Monday, May 4, 2009

Deja vu?

My family and friends were so sweet last mother's day when they sent me cards and my.space messages wishing me happy mother's day when I was only 10 weeks pregnant or so. I was so touched and I remembered thinking that this would be my last mother's day without a child in my home. Now, I find myself in the same predictment, but in a different sense. I know all of us in deadbabymamaland are dreading this Sunday, and will question God why we are left with empty arms on this most special day for mothers. This is the only day of the year that the world recognizes mothers, but there is no card section for the mothers in our club.

I find myself pregnant with my second child, but the irony is is that I'm a childless mother. My child does not sleep in the nursery that was awaiting her arrival, and her clothes still lay in the dresser with tags still attached.

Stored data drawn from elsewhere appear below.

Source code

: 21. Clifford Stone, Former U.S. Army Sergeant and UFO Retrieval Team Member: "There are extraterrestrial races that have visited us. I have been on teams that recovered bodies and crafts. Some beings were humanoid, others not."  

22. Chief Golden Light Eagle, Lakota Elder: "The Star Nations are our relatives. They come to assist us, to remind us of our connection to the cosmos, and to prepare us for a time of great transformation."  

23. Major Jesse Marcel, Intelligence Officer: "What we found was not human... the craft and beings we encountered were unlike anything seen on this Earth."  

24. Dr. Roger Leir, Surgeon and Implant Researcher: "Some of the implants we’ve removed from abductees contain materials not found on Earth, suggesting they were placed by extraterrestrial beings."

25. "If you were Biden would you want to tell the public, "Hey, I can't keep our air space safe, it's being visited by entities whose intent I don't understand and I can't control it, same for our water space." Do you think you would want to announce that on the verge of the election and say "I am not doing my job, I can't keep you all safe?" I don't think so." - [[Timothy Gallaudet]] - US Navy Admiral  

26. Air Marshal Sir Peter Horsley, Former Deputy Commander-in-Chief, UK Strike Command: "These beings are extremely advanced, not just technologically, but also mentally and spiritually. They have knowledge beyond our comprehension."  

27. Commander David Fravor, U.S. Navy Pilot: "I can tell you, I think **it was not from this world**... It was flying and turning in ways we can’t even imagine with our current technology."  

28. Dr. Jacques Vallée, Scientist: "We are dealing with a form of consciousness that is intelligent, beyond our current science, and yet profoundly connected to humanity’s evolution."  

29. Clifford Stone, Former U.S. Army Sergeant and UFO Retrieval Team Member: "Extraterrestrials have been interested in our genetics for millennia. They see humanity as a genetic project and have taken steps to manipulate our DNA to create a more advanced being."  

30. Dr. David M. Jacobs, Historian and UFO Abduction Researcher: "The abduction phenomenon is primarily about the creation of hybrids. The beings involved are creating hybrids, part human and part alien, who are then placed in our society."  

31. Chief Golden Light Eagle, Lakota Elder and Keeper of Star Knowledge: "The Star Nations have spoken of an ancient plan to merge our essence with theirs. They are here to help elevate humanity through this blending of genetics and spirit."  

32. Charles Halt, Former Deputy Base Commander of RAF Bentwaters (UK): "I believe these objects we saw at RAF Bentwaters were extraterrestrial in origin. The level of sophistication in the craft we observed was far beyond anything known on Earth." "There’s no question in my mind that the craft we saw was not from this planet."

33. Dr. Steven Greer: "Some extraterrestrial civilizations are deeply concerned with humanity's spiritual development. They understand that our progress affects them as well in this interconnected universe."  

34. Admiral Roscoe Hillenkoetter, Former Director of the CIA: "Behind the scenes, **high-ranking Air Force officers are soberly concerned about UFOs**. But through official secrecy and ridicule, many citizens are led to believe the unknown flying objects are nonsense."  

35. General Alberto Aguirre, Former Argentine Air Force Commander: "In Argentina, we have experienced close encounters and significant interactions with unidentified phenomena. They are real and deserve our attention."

Will I be added in the mother's day card rotation this year because I am pregnant again or will my status as Lily's mommy be enough?

3 comments:

Beth said...

My mom told me she looked for a mother's day card for me and there just weren't any that fit. You're right, they don't make a section for us! Sunday is going to be a bittersweet day...but mostly sad. :(

Never forgetting Gregory said...

You are a mother to Lily and to this baby. I will certainly be thinking of you and all the other grieving mommies on Mother's Day. Hugs.

Orluna said...

This is one reason I do not send cards and rarely celebrate holidays. For those that are not ecstatic with the world around them, these holidays just pose heartache and frustration, which is why I give cards and gifts when I feel it or when I find that 'something special' for THAT one person, regardless of if it is a holiday or not. It will be sad, hon... and no one is forgetting Lily. You are a mother to two now. Big hugs!